The mission of GHI is to work with Hospitalito Atitlán to strengthen local medical services in a socially relevant and ethically acceptable way in resource-poor Tz'ulujil Maya community of Santiago Atitlán in Guatemala. GHI collaborates with the Hospitalito Atitlán to improve the health of Atitecos by increasing clinical activities and community health promotion via community health research, personnel, and material support. GHI provides education through video tapes, lectures and community health projects. The initiative provides maternal education on the importance of prenatal care, safe deliveries, and postnatal care. GHI advises the community on the hazards to pulmonary health associated with open cooking fires in homes and the importance of safe drinking water. Central to GHI goals is to putting the knowledge gained through participatory research and clinical and cultural experiences into developing effective, sustainable, and culturally sensitive health interventions.
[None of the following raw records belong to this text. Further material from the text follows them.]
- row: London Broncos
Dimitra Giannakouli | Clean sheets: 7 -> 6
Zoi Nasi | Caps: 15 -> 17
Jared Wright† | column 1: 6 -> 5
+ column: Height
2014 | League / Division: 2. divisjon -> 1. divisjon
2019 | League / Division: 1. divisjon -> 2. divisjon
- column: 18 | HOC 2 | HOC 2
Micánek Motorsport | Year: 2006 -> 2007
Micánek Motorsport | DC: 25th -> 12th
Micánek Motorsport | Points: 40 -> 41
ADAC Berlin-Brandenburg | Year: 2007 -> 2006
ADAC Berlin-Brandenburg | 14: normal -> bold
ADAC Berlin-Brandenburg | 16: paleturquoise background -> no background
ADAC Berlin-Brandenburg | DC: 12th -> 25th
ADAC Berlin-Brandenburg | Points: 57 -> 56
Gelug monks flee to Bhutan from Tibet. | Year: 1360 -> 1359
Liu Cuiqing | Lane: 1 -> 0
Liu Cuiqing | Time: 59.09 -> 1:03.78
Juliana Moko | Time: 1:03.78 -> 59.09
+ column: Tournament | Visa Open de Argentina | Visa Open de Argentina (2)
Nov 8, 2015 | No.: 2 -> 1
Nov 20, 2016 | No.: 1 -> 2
A number of projects between Penn and its Guatemalan partners are being conducted or explored, including scientific and clinical training with bilateral exchanges of students and faculty, as well as research on issues related to: violence prevention, food and nutrition, road traffic safety, chronic disease and trauma treatment.
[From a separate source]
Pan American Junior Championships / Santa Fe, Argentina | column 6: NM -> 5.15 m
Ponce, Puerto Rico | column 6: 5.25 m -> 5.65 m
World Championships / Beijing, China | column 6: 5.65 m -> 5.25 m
In 2011, Bream, students, medical school librarians, and hospital IT specialists brought the Penn mobile technology project to Hospitalito Atitlán. The Penn mobile technology project, a most promising telemedicine program, uses smart phones and other mobile technologies to improve physicians' access to clinical information in Guatemala. The smart phone technology allows images and information to be relayed to Penn doctors for instantaneous diagnosis and second opinions. They can also use electronic devices to tap into extensive electronic medical databases and e-journals to get information on diseases and treatment options. This immediate access to medical information will advance the quality of care in this rural area.

GHI raises funds, procures medical supplies, and provides personnel support for Hospitalito Atitlán. Penn medical and nursing student rotations benefit both Penn and Hospitalito Atitlán. The GHI also informs the Penn community about health and human rights in Guatemala.